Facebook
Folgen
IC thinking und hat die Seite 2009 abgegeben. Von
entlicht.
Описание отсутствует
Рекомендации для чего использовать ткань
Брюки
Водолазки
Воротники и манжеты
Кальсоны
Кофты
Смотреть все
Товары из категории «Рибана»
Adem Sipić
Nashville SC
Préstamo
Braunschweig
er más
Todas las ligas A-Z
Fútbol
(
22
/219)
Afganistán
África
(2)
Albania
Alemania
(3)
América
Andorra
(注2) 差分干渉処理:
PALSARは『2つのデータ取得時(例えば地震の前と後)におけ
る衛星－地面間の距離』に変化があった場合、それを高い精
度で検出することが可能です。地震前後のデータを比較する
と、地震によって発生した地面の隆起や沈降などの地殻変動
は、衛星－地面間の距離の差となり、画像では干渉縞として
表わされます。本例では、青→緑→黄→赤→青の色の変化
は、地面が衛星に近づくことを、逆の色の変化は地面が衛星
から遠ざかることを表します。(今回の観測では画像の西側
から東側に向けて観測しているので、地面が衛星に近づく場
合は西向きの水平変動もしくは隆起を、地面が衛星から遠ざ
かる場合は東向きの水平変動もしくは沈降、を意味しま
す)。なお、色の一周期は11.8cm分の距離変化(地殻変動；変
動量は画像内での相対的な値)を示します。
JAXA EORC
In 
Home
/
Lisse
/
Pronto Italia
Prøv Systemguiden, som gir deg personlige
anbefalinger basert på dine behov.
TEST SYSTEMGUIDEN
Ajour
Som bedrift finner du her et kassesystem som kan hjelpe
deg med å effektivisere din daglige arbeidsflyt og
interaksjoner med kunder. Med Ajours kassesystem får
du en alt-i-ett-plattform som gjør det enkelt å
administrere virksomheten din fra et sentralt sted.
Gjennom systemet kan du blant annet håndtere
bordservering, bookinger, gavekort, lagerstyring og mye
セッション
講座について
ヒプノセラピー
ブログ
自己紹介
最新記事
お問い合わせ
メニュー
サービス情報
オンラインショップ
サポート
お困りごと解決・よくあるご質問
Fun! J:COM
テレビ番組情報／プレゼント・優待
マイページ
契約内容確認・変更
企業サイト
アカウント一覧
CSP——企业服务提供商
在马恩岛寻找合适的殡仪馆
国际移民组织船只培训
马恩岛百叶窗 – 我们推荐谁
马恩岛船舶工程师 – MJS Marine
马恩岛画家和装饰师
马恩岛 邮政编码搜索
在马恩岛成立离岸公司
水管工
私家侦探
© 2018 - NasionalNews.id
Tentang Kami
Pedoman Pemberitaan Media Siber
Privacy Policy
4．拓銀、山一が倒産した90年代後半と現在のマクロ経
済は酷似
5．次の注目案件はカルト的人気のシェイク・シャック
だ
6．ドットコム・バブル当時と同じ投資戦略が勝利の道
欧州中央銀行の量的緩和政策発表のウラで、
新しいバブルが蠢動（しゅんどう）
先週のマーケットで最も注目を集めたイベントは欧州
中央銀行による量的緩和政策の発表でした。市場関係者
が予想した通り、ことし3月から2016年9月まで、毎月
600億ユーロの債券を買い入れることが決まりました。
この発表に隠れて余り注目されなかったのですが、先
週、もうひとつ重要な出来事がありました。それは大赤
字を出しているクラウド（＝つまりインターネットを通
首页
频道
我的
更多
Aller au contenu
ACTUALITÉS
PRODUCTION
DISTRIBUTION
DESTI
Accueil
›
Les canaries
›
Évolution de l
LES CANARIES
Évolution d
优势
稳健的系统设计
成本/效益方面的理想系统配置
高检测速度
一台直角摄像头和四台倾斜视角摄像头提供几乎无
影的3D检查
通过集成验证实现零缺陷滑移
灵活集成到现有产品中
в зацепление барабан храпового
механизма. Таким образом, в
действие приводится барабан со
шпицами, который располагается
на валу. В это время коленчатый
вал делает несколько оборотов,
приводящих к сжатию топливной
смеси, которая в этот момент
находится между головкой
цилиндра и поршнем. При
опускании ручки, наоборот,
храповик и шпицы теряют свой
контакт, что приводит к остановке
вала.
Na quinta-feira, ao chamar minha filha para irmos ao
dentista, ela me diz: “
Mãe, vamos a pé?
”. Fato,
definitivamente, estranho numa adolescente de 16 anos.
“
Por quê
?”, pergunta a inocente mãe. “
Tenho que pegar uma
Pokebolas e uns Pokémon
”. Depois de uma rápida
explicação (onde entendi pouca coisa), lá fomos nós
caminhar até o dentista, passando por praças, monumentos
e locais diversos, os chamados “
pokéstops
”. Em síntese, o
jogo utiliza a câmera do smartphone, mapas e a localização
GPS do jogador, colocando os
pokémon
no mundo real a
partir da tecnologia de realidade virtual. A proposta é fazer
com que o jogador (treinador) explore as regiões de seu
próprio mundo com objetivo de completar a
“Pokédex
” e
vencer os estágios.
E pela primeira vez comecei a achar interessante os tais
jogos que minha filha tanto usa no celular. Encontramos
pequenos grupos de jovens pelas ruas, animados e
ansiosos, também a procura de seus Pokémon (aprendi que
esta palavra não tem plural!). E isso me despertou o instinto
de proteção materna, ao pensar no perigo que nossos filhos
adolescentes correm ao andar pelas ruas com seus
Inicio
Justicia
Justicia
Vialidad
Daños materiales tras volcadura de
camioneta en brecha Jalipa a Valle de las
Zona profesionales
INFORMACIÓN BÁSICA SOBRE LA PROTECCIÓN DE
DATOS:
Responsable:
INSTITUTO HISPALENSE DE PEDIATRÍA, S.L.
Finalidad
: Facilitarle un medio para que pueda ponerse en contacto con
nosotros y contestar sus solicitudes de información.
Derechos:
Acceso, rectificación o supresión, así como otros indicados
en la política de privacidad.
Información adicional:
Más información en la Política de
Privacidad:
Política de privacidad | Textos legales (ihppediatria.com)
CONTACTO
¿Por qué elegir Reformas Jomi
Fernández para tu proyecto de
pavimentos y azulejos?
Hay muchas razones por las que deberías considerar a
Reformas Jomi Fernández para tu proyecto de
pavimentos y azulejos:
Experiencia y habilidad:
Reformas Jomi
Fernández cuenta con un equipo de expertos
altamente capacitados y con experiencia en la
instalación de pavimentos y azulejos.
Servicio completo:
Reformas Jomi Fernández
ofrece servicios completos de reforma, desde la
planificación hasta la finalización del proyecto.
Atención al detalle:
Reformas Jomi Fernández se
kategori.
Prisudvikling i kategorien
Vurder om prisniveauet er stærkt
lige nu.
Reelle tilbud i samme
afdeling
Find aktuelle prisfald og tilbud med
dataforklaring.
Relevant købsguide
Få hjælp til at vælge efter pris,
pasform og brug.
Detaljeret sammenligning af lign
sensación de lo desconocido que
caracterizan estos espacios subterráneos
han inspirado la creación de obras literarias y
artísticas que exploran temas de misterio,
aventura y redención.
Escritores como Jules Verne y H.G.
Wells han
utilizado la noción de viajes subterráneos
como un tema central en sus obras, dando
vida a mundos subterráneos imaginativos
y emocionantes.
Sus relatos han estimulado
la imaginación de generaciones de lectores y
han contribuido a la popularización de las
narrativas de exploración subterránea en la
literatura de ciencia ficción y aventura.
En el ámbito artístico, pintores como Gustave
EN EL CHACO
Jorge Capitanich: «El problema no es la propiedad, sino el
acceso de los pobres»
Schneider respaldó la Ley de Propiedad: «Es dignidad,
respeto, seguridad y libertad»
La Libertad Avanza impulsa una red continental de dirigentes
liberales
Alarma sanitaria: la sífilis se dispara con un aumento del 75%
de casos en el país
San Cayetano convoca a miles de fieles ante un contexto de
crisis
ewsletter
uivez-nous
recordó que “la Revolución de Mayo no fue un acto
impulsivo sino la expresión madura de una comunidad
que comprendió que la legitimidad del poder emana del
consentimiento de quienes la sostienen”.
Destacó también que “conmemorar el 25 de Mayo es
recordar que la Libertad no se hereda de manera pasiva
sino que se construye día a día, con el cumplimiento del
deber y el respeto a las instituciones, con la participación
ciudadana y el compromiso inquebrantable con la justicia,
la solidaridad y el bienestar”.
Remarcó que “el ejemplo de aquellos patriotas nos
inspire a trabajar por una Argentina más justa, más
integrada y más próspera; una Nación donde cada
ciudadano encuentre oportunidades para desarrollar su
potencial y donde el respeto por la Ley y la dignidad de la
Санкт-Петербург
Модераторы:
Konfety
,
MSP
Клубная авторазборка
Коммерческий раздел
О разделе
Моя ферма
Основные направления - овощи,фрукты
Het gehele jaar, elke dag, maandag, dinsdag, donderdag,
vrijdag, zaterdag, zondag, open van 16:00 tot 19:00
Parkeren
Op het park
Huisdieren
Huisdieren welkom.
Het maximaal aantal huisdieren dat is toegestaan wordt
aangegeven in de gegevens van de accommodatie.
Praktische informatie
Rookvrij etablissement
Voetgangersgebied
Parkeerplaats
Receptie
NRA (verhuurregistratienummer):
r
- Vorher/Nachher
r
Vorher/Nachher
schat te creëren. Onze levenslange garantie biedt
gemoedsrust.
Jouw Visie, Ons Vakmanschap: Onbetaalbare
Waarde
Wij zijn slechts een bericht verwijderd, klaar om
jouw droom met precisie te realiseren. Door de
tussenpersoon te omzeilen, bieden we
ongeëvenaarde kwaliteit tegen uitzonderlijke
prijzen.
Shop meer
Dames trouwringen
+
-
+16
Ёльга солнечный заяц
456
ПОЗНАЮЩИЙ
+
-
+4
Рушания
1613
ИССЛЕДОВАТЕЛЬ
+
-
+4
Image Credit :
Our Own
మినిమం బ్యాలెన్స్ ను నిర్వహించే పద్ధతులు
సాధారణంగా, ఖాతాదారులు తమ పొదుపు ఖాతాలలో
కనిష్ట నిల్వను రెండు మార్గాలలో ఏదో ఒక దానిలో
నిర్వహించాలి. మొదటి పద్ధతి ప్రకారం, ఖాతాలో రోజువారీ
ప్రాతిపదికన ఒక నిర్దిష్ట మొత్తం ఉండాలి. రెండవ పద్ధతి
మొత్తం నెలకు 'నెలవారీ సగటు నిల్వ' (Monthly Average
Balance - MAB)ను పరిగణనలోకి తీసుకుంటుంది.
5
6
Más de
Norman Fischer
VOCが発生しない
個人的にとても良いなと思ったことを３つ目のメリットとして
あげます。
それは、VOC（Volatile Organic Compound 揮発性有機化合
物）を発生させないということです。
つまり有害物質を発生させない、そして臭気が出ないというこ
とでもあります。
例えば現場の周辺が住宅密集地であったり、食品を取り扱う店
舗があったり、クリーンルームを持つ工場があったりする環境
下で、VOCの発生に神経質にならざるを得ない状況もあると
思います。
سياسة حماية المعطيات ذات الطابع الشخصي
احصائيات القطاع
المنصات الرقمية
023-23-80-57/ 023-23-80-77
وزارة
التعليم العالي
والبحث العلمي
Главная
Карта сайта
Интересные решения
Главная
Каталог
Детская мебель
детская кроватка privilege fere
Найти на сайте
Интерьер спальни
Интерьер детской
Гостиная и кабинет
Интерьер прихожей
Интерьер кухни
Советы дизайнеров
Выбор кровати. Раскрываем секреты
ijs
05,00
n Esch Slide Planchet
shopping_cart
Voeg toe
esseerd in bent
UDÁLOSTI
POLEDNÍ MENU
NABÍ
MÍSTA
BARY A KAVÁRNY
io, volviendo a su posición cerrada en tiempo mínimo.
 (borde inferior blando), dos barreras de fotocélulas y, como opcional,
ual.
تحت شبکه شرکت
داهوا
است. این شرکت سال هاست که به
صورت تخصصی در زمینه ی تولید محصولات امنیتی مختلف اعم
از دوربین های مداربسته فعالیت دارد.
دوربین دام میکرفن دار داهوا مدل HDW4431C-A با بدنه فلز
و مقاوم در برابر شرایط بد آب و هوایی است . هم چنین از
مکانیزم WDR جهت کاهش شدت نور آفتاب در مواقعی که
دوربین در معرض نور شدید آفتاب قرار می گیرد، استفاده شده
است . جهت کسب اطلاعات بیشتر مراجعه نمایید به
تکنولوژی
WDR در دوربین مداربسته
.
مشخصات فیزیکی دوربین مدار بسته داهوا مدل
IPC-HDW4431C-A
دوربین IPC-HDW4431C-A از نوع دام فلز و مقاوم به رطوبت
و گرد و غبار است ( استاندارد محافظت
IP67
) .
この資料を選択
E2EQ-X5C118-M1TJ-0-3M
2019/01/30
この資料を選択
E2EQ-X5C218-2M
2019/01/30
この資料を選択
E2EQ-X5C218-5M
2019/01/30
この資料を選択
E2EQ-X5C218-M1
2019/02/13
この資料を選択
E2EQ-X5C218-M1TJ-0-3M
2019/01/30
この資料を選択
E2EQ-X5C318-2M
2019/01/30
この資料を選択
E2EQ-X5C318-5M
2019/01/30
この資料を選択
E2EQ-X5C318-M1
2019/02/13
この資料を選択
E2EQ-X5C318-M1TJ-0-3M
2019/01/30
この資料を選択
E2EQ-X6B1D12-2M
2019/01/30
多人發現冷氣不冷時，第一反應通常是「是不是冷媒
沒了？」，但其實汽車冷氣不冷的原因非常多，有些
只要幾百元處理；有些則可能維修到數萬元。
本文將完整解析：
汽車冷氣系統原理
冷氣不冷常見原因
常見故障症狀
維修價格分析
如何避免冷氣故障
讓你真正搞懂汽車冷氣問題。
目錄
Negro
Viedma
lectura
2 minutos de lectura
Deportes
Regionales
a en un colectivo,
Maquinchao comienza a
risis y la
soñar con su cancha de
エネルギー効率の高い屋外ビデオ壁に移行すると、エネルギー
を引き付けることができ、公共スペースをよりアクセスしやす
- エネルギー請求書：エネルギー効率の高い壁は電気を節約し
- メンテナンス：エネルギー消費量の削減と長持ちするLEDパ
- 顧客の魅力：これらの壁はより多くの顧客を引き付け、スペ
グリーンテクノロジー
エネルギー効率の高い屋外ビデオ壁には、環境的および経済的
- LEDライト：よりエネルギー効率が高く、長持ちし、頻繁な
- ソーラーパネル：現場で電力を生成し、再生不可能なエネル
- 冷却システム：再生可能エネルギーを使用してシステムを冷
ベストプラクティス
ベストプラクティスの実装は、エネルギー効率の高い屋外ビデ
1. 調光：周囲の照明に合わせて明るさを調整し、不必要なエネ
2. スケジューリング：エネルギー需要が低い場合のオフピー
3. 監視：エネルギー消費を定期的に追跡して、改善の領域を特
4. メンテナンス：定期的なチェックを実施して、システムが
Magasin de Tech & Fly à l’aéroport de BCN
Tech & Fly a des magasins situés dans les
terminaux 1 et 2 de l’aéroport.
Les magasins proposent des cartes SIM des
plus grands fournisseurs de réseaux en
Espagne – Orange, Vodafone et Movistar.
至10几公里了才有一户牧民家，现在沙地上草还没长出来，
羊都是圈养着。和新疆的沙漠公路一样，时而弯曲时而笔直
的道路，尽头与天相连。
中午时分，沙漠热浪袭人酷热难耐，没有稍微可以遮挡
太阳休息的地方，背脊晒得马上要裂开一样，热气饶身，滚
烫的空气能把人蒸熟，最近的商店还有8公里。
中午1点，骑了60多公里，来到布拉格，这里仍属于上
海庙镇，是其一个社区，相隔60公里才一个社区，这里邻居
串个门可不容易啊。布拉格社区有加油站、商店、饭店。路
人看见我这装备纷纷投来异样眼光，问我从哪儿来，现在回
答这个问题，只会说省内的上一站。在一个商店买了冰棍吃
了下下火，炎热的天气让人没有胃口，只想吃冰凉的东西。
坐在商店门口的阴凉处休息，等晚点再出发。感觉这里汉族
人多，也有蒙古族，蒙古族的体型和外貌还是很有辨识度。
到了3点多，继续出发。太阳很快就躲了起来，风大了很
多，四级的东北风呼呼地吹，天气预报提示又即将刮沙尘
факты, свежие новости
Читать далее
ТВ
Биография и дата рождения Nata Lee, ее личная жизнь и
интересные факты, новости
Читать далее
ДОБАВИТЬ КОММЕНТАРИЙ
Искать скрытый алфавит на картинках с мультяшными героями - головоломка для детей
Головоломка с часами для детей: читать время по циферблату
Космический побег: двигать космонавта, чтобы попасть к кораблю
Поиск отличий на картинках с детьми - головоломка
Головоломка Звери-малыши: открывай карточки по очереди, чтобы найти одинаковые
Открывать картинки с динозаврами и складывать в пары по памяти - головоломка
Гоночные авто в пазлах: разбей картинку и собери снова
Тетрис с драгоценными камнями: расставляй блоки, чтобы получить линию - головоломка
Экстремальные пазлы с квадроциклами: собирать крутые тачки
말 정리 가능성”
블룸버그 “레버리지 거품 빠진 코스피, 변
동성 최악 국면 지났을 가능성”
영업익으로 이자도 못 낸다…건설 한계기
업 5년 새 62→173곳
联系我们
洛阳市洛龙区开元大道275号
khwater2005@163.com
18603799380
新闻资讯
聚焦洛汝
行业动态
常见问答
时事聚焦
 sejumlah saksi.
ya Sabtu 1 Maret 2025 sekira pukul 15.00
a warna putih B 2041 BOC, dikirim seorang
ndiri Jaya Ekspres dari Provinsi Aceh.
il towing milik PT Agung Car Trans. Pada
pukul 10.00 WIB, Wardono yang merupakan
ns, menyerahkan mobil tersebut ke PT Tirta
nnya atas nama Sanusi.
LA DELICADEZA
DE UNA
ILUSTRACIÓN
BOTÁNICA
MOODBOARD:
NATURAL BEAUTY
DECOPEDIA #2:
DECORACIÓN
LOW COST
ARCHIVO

━━━━━━━━━━

> _What is required_: Could you transcribe the stretch of the records above from their first line through the line containing "から遠ざかることを表します。(今回の観測では画像の西側", reproducing every line exactly?

> _Completed exercise_:
Facebook
Folgen
IC thinking und hat die Seite 2009 abgegeben. Von
entlicht.
Описание отсутствует
Рекомендации для чего использовать ткань
Брюки
Водолазки
Воротники и манжеты
Кальсоны
Кофты
Смотреть все
Товары из категории «Рибана»
Adem Sipić
Nashville SC
Préstamo
Braunschweig
er más
Todas las ligas A-Z
Fútbol
(
22
/219)
Afganistán
África
(2)
Albania
Alemania
(3)
América
Andorra
(注2) 差分干渉処理:
PALSARは『2つのデータ取得時(例えば地震の前と後)におけ
る衛星－地面間の距離』に変化があった場合、それを高い精
度で検出することが可能です。地震前後のデータを比較する
と、地震によって発生した地面の隆起や沈降などの地殻変動
は、衛星－地面間の距離の差となり、画像では干渉縞として
表わされます。本例では、青→緑→黄→赤→青の色の変化
は、地面が衛星に近づくことを、逆の色の変化は地面が衛星
から遠ざかることを表します。(今回の観測では画像の西側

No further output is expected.